What is needed ▸ Repeat the entries below word for word, from the line with "like 4.31, roger" through the end of the entries, and leave the pictures out of your answer.

Records from a collection ▸
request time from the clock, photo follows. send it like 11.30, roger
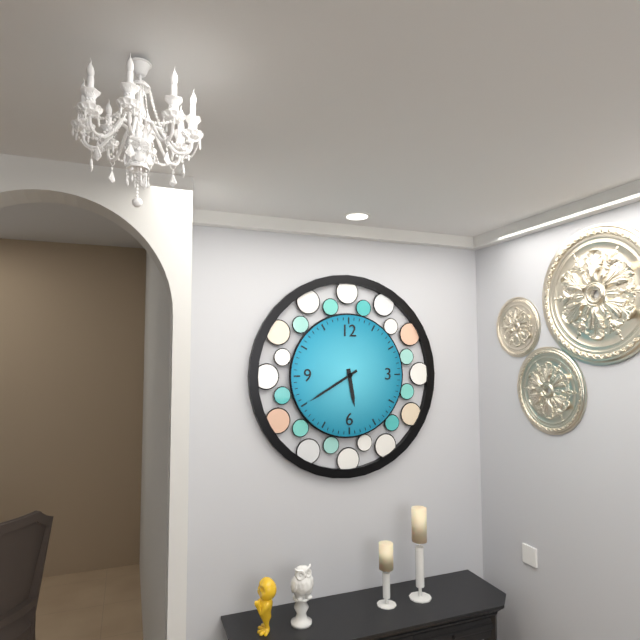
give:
5.40
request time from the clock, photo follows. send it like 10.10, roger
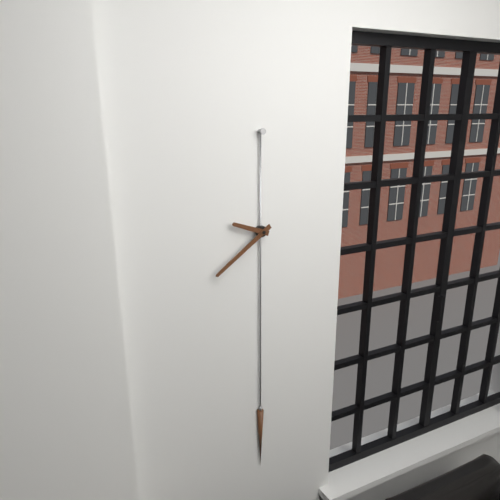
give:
9.39
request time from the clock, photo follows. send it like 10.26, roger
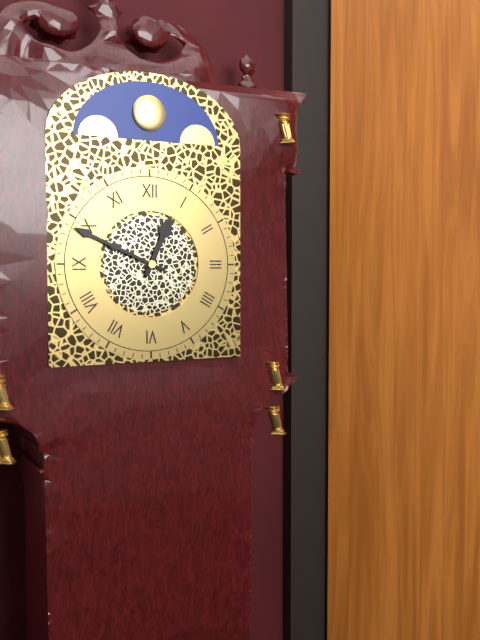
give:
12.49
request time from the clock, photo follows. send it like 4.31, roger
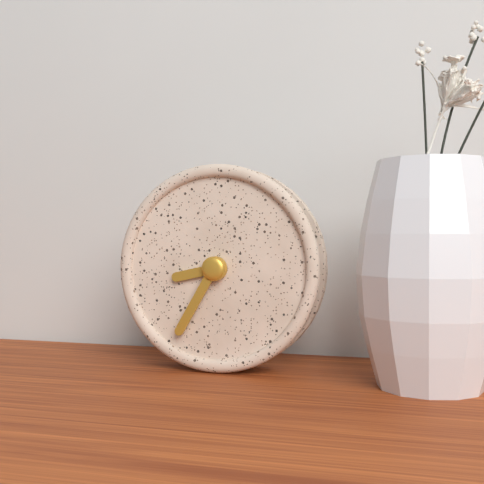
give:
8.35
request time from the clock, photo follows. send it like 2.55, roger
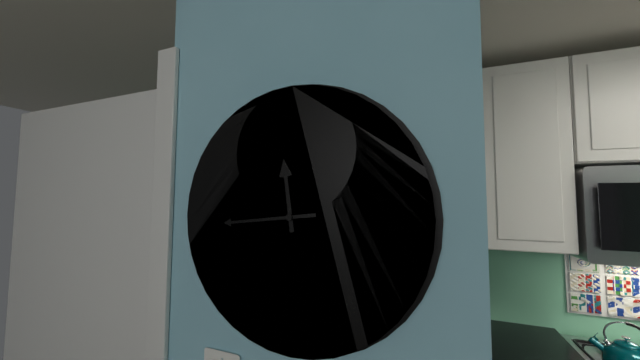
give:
11.44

Response to the task ▸
request time from the clock, photo follows. send it like 4.31, roger
give:
8.35
request time from the clock, photo follows. send it like 2.55, roger
give:
11.44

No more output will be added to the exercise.